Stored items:
_ _ _ _ _
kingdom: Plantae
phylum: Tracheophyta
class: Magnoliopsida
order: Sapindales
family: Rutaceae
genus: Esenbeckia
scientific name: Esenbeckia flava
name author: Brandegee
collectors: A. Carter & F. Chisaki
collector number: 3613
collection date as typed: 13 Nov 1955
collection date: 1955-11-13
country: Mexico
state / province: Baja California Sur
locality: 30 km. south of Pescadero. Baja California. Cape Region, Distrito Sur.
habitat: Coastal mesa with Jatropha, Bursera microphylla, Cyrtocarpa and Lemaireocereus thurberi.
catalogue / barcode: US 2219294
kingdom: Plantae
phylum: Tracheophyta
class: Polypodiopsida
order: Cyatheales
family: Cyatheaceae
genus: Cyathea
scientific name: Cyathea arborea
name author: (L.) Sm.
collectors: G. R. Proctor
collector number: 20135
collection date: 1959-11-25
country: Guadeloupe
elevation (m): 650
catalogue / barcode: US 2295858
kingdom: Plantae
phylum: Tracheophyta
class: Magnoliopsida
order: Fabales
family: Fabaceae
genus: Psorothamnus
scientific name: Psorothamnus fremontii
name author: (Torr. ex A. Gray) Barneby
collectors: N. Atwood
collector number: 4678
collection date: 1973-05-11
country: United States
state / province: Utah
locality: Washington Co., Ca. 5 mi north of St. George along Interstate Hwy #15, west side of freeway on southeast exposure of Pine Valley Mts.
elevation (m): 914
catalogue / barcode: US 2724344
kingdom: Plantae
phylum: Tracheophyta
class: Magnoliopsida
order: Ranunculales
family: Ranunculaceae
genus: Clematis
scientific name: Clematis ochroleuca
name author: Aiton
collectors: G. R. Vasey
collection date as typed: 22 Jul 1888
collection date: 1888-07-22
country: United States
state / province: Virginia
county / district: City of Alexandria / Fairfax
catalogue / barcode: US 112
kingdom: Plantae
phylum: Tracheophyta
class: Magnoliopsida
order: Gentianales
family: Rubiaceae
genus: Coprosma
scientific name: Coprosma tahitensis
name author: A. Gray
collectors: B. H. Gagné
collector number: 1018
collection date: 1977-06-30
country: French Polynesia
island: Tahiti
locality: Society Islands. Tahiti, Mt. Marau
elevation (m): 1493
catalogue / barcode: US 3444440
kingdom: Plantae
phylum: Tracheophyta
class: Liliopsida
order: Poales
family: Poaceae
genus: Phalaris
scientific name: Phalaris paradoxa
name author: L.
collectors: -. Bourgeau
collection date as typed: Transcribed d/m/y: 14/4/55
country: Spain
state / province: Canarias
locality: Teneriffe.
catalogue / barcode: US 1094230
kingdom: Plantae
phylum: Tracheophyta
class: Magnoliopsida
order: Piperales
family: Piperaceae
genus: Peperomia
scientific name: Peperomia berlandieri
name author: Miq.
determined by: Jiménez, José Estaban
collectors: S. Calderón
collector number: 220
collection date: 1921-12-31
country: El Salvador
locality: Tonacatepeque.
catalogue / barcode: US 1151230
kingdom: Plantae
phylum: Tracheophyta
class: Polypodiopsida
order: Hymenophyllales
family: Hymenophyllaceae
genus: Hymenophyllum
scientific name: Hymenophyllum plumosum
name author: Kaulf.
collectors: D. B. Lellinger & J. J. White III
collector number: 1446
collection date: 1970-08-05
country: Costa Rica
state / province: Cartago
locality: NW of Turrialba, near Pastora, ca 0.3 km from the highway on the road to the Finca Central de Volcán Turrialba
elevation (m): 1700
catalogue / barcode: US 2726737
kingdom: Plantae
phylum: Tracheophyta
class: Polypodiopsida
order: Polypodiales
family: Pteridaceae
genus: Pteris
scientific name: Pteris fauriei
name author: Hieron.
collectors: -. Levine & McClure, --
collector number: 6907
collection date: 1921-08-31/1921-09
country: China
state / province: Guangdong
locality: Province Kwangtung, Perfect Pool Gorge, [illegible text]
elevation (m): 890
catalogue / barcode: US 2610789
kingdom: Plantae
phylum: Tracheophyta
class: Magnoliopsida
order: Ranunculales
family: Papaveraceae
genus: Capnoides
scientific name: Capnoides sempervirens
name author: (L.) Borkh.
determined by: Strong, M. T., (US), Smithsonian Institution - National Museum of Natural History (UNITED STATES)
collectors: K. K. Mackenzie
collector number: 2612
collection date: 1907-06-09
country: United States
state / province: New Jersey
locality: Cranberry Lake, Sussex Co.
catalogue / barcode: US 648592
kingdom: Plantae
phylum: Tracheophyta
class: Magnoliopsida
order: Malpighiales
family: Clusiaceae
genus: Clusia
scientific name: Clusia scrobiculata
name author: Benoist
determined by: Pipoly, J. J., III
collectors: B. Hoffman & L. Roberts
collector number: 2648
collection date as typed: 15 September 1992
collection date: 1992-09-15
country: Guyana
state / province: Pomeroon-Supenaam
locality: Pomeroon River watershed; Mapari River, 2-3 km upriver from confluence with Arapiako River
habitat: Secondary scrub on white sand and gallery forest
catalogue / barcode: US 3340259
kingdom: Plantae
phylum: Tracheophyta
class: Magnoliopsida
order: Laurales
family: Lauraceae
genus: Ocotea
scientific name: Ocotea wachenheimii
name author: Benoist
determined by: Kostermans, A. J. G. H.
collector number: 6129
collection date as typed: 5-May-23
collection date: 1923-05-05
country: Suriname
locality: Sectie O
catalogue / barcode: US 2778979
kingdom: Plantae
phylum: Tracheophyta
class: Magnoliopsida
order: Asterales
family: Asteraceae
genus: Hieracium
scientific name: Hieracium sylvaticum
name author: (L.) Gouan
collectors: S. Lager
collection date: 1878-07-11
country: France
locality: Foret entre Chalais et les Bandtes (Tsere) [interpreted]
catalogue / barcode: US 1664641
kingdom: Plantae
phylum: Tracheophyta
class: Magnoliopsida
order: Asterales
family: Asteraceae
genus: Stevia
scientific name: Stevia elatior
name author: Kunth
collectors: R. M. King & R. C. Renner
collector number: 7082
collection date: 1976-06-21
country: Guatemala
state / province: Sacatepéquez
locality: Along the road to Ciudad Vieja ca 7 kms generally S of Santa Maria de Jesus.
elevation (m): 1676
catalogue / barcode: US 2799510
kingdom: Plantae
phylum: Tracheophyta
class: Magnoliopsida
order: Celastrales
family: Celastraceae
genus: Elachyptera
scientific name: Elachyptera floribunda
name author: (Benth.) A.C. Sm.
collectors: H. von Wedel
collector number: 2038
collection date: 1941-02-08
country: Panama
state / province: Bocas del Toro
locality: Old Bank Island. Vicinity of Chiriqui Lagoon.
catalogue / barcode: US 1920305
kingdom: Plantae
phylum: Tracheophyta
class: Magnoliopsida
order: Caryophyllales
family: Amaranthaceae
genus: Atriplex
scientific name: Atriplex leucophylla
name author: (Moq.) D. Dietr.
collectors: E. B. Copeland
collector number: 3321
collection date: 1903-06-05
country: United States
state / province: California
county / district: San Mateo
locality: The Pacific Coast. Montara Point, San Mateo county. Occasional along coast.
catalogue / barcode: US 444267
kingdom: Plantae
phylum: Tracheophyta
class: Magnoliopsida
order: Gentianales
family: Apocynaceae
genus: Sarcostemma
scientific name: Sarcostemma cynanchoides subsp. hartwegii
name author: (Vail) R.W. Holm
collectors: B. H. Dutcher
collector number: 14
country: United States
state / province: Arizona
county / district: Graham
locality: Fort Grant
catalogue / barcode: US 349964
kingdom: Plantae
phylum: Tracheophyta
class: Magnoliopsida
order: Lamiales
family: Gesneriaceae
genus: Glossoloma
_ _ _ _ _
WRITTEN EXERCISE:
Repeat every line of the material above word for word, changing nothing.

THE COMPLETED TASK:
kingdom: Plantae
phylum: Tracheophyta
class: Magnoliopsida
order: Sapindales
family: Rutaceae
genus: Esenbeckia
scientific name: Esenbeckia flava
name author: Brandegee
collectors: A. Carter & F. Chisaki
collector number: 3613
collection date as typed: 13 Nov 1955
collection date: 1955-11-13
country: Mexico
state / province: Baja California Sur
locality: 30 km. south of Pescadero. Baja California. Cape Region, Distrito Sur.
habitat: Coastal mesa with Jatropha, Bursera microphylla, Cyrtocarpa and Lemaireocereus thurberi.
catalogue / barcode: US 2219294
kingdom: Plantae
phylum: Tracheophyta
class: Polypodiopsida
order: Cyatheales
family: Cyatheaceae
genus: Cyathea
scientific name: Cyathea arborea
name author: (L.) Sm.
collectors: G. R. Proctor
collector number: 20135
collection date: 1959-11-25
country: Guadeloupe
elevation (m): 650
catalogue / barcode: US 2295858
kingdom: Plantae
phylum: Tracheophyta
class: Magnoliopsida
order: Fabales
family: Fabaceae
genus: Psorothamnus
scientific name: Psorothamnus fremontii
name author: (Torr. ex A. Gray) Barneby
collectors: N. Atwood
collector number: 4678
collection date: 1973-05-11
country: United States
state / province: Utah
locality: Washington Co., Ca. 5 mi north of St. George along Interstate Hwy #15, west side of freeway on southeast exposure of Pine Valley Mts.
elevation (m): 914
catalogue / barcode: US 2724344
kingdom: Plantae
phylum: Tracheophyta
class: Magnoliopsida
order: Ranunculales
family: Ranunculaceae
genus: Clematis
scientific name: Clematis ochroleuca
name author: Aiton
collectors: G. R. Vasey
collection date as typed: 22 Jul 1888
collection date: 1888-07-22
country: United States
state / province: Virginia
county / district: City of Alexandria / Fairfax
catalogue / barcode: US 112
kingdom: Plantae
phylum: Tracheophyta
class: Magnoliopsida
order: Gentianales
family: Rubiaceae
genus: Coprosma
scientific name: Coprosma tahitensis
name author: A. Gray
collectors: B. H. Gagné
collector number: 1018
collection date: 1977-06-30
country: French Polynesia
island: Tahiti
locality: Society Islands. Tahiti, Mt. Marau
elevation (m): 1493
catalogue / barcode: US 3444440
kingdom: Plantae
phylum: Tracheophyta
class: Liliopsida
order: Poales
family: Poaceae
genus: Phalaris
scientific name: Phalaris paradoxa
name author: L.
collectors: -. Bourgeau
collection date as typed: Transcribed d/m/y: 14/4/55
country: Spain
state / province: Canarias
locality: Teneriffe.
catalogue / barcode: US 1094230
kingdom: Plantae
phylum: Tracheophyta
class: Magnoliopsida
order: Piperales
family: Piperaceae
genus: Peperomia
scientific name: Peperomia berlandieri
name author: Miq.
determined by: Jiménez, José Estaban
collectors: S. Calderón
collector number: 220
collection date: 1921-12-31
country: El Salvador
locality: Tonacatepeque.
catalogue / barcode: US 1151230
kingdom: Plantae
phylum: Tracheophyta
class: Polypodiopsida
order: Hymenophyllales
family: Hymenophyllaceae
genus: Hymenophyllum
scientific name: Hymenophyllum plumosum
name author: Kaulf.
collectors: D. B. Lellinger & J. J. White III
collector number: 1446
collection date: 1970-08-05
country: Costa Rica
state / province: Cartago
locality: NW of Turrialba, near Pastora, ca 0.3 km from the highway on the road to the Finca Central de Volcán Turrialba
elevation (m): 1700
catalogue / barcode: US 2726737
kingdom: Plantae
phylum: Tracheophyta
class: Polypodiopsida
order: Polypodiales
family: Pteridaceae
genus: Pteris
scientific name: Pteris fauriei
name author: Hieron.
collectors: -. Levine & McClure, --
collector number: 6907
collection date: 1921-08-31/1921-09
country: China
state / province: Guangdong
locality: Province Kwangtung, Perfect Pool Gorge, [illegible text]
elevation (m): 890
catalogue / barcode: US 2610789
kingdom: Plantae
phylum: Tracheophyta
class: Magnoliopsida
order: Ranunculales
family: Papaveraceae
genus: Capnoides
scientific name: Capnoides sempervirens
name author: (L.) Borkh.
determined by: Strong, M. T., (US), Smithsonian Institution - National Museum of Natural History (UNITED STATES)
collectors: K. K. Mackenzie
collector number: 2612
collection date: 1907-06-09
country: United States
state / province: New Jersey
locality: Cranberry Lake, Sussex Co.
catalogue / barcode: US 648592
kingdom: Plantae
phylum: Tracheophyta
class: Magnoliopsida
order: Malpighiales
family: Clusiaceae
genus: Clusia
scientific name: Clusia scrobiculata
name author: Benoist
determined by: Pipoly, J. J., III
collectors: B. Hoffman & L. Roberts
collector number: 2648
collection date as typed: 15 September 1992
collection date: 1992-09-15
country: Guyana
state / province: Pomeroon-Supenaam
locality: Pomeroon River watershed; Mapari River, 2-3 km upriver from confluence with Arapiako River
habitat: Secondary scrub on white sand and gallery forest
catalogue / barcode: US 3340259
kingdom: Plantae
phylum: Tracheophyta
class: Magnoliopsida
order: Laurales
family: Lauraceae
genus: Ocotea
scientific name: Ocotea wachenheimii
name author: Benoist
determined by: Kostermans, A. J. G. H.
collector number: 6129
collection date as typed: 5-May-23
collection date: 1923-05-05
country: Suriname
locality: Sectie O
catalogue / barcode: US 2778979
kingdom: Plantae
phylum: Tracheophyta
class: Magnoliopsida
order: Asterales
family: Asteraceae
genus: Hieracium
scientific name: Hieracium sylvaticum
name author: (L.) Gouan
collectors: S. Lager
collection date: 1878-07-11
country: France
locality: Foret entre Chalais et les Bandtes (Tsere) [interpreted]
catalogue / barcode: US 1664641
kingdom: Plantae
phylum: Tracheophyta
class: Magnoliopsida
order: Asterales
family: Asteraceae
genus: Stevia
scientific name: Stevia elatior
name author: Kunth
collectors: R. M. King & R. C. Renner
collector number: 7082
collection date: 1976-06-21
country: Guatemala
state / province: Sacatepéquez
locality: Along the road to Ciudad Vieja ca 7 kms generally S of Santa Maria de Jesus.
elevation (m): 1676
catalogue / barcode: US 2799510
kingdom: Plantae
phylum: Tracheophyta
class: Magnoliopsida
order: Celastrales
family: Celastraceae
genus: Elachyptera
scientific name: Elachyptera floribunda
name author: (Benth.) A.C. Sm.
collectors: H. von Wedel
collector number: 2038
collection date: 1941-02-08
country: Panama
state / province: Bocas del Toro
locality: Old Bank Island. Vicinity of Chiriqui Lagoon.
catalogue / barcode: US 1920305
kingdom: Plantae
phylum: Tracheophyta
class: Magnoliopsida
order: Caryophyllales
family: Amaranthaceae
genus: Atriplex
scientific name: Atriplex leucophylla
name author: (Moq.) D. Dietr.
collectors: E. B. Copeland
collector number: 3321
collection date: 1903-06-05
country: United States
state / province: California
county / district: San Mateo
locality: The Pacific Coast. Montara Point, San Mateo county. Occasional along coast.
catalogue / barcode: US 444267
kingdom: Plantae
phylum: Tracheophyta
class: Magnoliopsida
order: Gentianales
family: Apocynaceae
genus: Sarcostemma
scientific name: Sarcostemma cynanchoides subsp. hartwegii
name author: (Vail) R.W. Holm
collectors: B. H. Dutcher
collector number: 14
country: United States
state / province: Arizona
county / district: Graham
locality: Fort Grant
catalogue / barcode: US 349964
kingdom: Plantae
phylum: Tracheophyta
class: Magnoliopsida
order: Lamiales
family: Gesneriaceae
genus: Glossoloma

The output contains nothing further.